El maestro decía que el que miraba para abajo no era un argentino limpio, así, bien alto se pone el libro para leer, así se mira la bandera. Era una persona cariñosa que cuando tenía que ser duro era duro, lo que enseñaba era todo cierto, solito se las arreglaba con todos los grados.
Pero el maestro Pérez no fue el único que vino para acá. Los primeros maestros que hubo fueron Henri y Suárez. Eran mágicos, eso también nos gustaba, nos enseñaban a hacer magia y nosotros estábamos chochos. “Vengan acá niños ¿ven esto? Miren ahora, yo me lo como y vos prendés un fósforo” le decía al otro que prendía fuego y entonces le salían llamas por todos lados “¿Les gustó?” “¡Sí señor!” “Bueno, ahora toquen este huevo para asegurarse que es un huevo”. Entonces todos los chicos tocábamos el huevito y después él se paraba al medio y decía “Bueno, ahora este huevito me lo como yo”. Se lo tragaba y nosotros nos lo creíamos, después decía “A ver, a ver, el huevito que yo me comí ¡lo tenés vos!” “No señor…” “A ver…” ¡Y lo tenía el chico! Eso para nosotros era hermoso, hubiéramos sido mágicos si ese maestro se quedaba. (Risas)

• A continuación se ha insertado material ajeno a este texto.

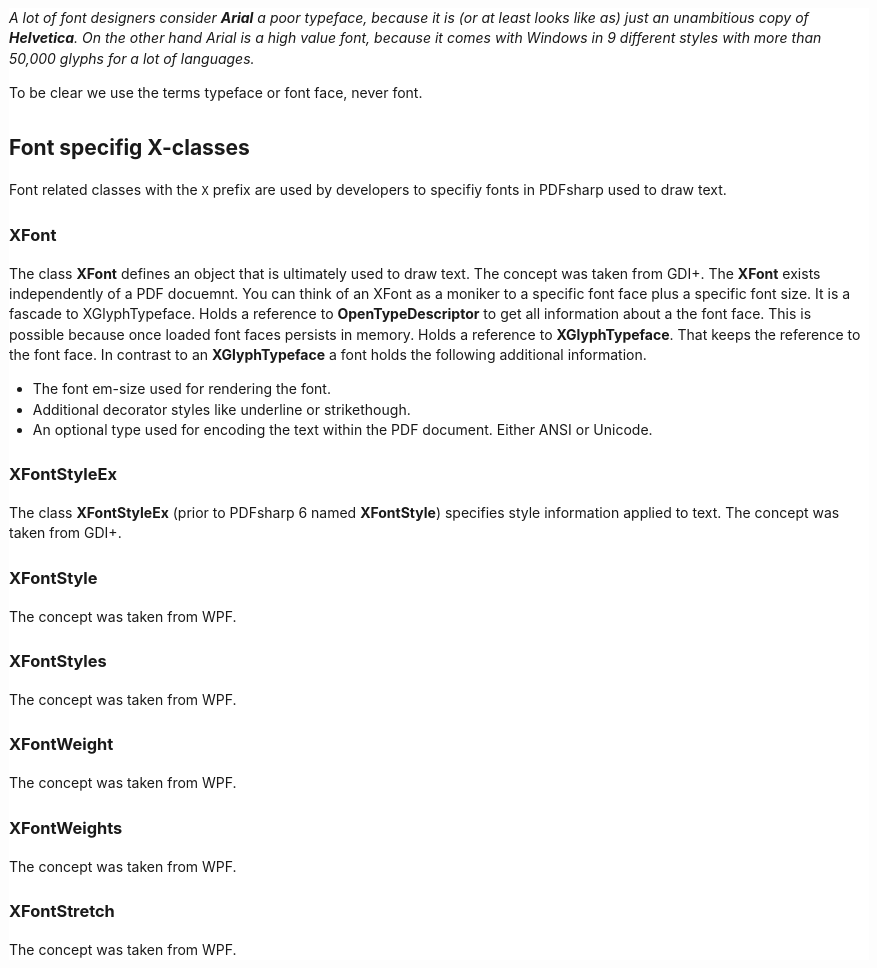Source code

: *A lot of font designers consider **Arial** a poor typeface, because it is (or at least looks like as) just an unambitious copy of **Helvetica**.
On the other hand Arial is a high value font, because it comes with Windows in 9 different styles with more than 50,000 glyphs
for a lot of languages.*

To be clear we use the terms typeface or font face, never font.

## Font specifig X-classes

Font related classes with the `X` prefix are used by developers to specifiy fonts in PDFsharp
used to draw text.

### XFont

The class **XFont** defines an object that is ultimately used to draw text.
The concept was taken from GDI+.
The **XFont** exists independently of a PDF docuemnt.
You can think of an XFont as a moniker to a specific font face plus a specific font size.
It is a fascade to XGlyphTypeface.
Holds a reference to **OpenTypeDescriptor** to get all information about a the font face.
This is possible because once loaded font faces persists in memory.
Holds a reference to **XGlyphTypeface**. That keeps the reference to the font face.
In contrast to an **XGlyphTypeface** a font holds the following additional information.
* The font em-size used for rendering the font.
* Additional decorator styles like underline or strikethough.
* An optional type used for encoding the text within the PDF document. Either ANSI or Unicode.

### XFontStyleEx

The class **XFontStyleEx** (prior to PDFsharp 6 named **XFontStyle**) specifies style information applied to text.
The concept was taken from GDI+.

### XFontStyle

The concept was taken from WPF.

### XFontStyles

The concept was taken from WPF.

### XFontWeight

The concept was taken from WPF.

### XFontWeights

The concept was taken from WPF.

### XFontStretch

The concept was taken from WPF.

Después nos hacía ir a un árbol grande (a veces quiero ir a ver si está ese árbol todavía) y decía “Bueno, pónganse todos alrededor, uno va a mugir como vaca, otro va a relinchar como caballo, otro maullar como gato, otro ladrar como perro, otro cacarear como gallina y así.
Y bueno, un día mi papá nos llamó “Vengan acá. ¿Qué es lo que hacen ustedes en la escuela?” “Nada papá” “¿Cómo nada?” Y todos los padres empezaron a apretar a los chicos y tuvimos que decir que los maestros hacían magia y que estábamos aprendiendo. Yo no sé si fueron los Meier, si los Meier me parece, que estaban ya viejitos, ellos le hicieron hacer una nota a un guardabosque que es muerto también, Andrés Beros, que es el padre de Dorita Barbagelata. Si, hicieron esa nota donde decía que enseñaban magia y los echaron a los dos maestros. Ahí vino el maestro Pérez, sino hubiéramos sido todos mágicos. (Risas) Pero era lindo para nosotros ¿vio?